The duration of daily passive motion treatment has varying effects. For example, relatively short daily passive motion may reduce stiffness immediately after treatment, but there may be greater long-term stiffness.¹⁴ In fact, shorter durations of passive motion may be detrimental.^14,16 One study indicated more stiffness with 10 to 30 minutes of passive motion per day than if the joints were immobilized,¹⁴ whereas another indicated increased stiffness with less than 8 hours of daily passive motion.¹⁶ Although somewhat surprising, these results suggest that there may be increased trauma associated with breakdown of soft adhesions that form when motion is not occurring, and that very frequent motion is necessary to keep the tissues mobile.

Both continuous motion and as little as 4 hours of daily passive motion help to preserve muscle mass in rabbits.14,17 In fact, 5% to 15% greater limb muscle mass may occur in rabbits with passive motion as compared with those that are immobilized.

The effects of passive motion on bone loss are less clear.
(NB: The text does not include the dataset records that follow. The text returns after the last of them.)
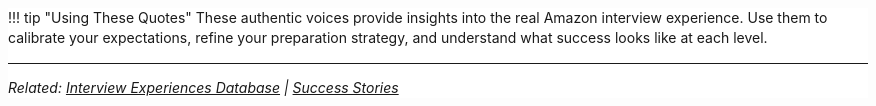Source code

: 
!!! tip "Using These Quotes"
    These authentic voices provide insights into the real Amazon interview experience. Use them to calibrate your expectations, refine your preparation strategy, and understand what success looks like at each level.

---

*Related: [Interview Experiences Database](index.md) | [Success Stories](../portfolio/case-study-templates.md)*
It is well documented that immobilization results in a decrease in bone mineral content; however, 16 or 24 hours of passive motion resulted in the loss of greater bone mineral than immobilization.¹⁴ It was suggested by these authors that the increased joint stiffness that resulted from less than 16 hours of motion may have increased the bending stresses and load on the bones, whereas greater duration of passive motion maintained normal joint stiffness and prevented the additional loading on the bones.
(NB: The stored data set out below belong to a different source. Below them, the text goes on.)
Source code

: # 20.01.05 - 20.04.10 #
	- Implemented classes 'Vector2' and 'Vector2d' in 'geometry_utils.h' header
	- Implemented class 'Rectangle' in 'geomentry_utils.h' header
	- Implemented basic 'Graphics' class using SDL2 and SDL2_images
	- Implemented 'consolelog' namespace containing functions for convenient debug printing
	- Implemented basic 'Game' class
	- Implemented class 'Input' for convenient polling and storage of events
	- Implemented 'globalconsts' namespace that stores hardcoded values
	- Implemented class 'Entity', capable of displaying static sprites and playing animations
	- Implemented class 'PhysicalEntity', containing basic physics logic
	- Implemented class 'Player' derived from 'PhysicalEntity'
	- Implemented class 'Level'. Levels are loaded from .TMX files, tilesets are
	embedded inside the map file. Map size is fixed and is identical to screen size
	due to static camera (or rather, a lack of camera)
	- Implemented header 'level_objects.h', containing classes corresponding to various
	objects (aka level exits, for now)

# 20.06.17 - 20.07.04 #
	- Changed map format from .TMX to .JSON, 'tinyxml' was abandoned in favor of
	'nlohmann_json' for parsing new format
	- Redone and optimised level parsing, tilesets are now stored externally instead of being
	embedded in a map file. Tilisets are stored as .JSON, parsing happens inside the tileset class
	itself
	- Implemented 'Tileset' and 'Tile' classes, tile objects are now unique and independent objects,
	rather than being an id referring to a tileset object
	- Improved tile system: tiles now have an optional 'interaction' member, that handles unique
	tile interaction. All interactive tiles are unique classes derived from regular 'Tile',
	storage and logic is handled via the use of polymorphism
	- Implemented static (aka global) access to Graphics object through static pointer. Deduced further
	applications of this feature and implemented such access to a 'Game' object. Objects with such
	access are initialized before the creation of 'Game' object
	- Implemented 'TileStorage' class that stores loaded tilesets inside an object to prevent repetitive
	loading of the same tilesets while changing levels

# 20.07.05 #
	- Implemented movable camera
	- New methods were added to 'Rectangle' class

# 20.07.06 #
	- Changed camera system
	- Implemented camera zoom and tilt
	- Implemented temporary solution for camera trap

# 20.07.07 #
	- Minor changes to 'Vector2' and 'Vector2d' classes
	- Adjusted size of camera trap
In people, the use of active and passive knee motion in the immediate postoperative period and a treatment plan for early postoperative limitations in knee motion has proven highly effective in restoring motion after anterior cruciate ligament reconstruction.¹⁸ In one study of 207 knees, 91% regained full ROM. The remaining patients did not regain motion as rapidly and were placed in an early postoperative phased treatment program of serial extension casts, early gentle manipulation under anesthesia, or arthroscopic treatment of intraarticular adhesions and scar tissue. Most of these patients regained full ROM. Those patients who failed to follow the rehabilitation program had permanent and significant limitation of motion. The incidence of postoperative motion problems was related to the extent of the surgical procedure. Patients who had more extensive surgery, such as a concurrent meniscus repair or a medial collateral ligament repair, had a higher incidence of restricted motion.